The new tank is a 72x48x30 450G. I plan on filling it up with water, buying 50-75lbs (maybe more) of cured live rock from my LFS (will drive it home in water). I will use this as the base of all my new structures. All new sand.

My current tank is FILLED with vermatid snails (thousands of them) so I plan on cutting as many out as possible when I transfer rocks one at a time. My plan is to cut off MOST encrusted SPS but keeping the expensive ones in tact like my orange passion/WD/Cherry Bomb etc. I will move all the live rock one by one but I will assume I will throw away close to 30-40% of it due to having too many snails to remove.

Because I will be using pretty much all live rock and assuming I don't have die off moving from one tank to another I assume I don't need to cycle my new tank for weeks prior right? I plan on filling it up and then moving everything like 2-3 days later. I plan on putting the new live rock in first once the tank is heated properly and sand has settled. Once the rock is placed and my corals are all in the tank I will then have a much easier time getting my fish out and place them in after. Once that is done I plan on moving my calcium reactor/denitrator/skimmer/pumps over and then setting up my existing lighting over the new tank. (tank will be without light for 12-24 hours most likely).

Should I expect a havoc of dead fish/sps or should my tank be ok with bioload even if I don't have as much rock as before?
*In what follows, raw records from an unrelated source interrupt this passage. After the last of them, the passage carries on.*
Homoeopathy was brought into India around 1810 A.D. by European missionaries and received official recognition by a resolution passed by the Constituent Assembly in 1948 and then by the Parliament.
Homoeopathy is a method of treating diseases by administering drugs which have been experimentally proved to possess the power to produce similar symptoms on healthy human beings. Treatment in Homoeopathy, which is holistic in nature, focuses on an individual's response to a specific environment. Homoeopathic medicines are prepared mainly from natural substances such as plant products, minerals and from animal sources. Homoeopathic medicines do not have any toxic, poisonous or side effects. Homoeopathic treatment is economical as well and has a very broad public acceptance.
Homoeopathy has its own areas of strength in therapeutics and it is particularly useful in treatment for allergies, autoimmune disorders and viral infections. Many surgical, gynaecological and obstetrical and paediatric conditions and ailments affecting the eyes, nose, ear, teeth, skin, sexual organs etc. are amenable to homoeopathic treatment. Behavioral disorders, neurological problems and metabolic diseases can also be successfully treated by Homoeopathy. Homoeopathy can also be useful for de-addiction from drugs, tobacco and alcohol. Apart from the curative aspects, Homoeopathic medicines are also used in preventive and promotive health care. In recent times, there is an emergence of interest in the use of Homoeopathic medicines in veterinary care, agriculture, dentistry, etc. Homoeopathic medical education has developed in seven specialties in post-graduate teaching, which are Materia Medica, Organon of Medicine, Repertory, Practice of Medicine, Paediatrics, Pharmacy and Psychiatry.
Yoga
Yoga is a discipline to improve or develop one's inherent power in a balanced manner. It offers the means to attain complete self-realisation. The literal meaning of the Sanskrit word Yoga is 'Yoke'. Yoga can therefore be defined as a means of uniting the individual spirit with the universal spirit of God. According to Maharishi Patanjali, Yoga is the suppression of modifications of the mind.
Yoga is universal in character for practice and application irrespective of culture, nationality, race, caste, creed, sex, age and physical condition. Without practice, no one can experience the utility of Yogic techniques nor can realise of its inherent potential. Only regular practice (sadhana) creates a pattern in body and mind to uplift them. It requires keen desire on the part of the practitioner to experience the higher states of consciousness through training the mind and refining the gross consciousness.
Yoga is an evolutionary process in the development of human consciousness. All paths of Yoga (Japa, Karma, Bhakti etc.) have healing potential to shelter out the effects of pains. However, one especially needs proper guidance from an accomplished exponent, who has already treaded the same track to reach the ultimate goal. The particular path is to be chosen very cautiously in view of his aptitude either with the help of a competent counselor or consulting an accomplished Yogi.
btw as I move rock and cut off the vermatids I plan on rinsing in tank water and cutting over a brute can to keep them wet.
Click to expand...
Sounds like you have a good plan.

I wouldn't expect die off, or havoc going on, especially if the rocks are out of the water for minimal amount of time. Corals might be stressed a little, but shouldn't be anything crazy.

Rinse the new sand!! I made the mistake of not rinsing it clean, and I was fighting diatoms and dust every time I moved something the first few months.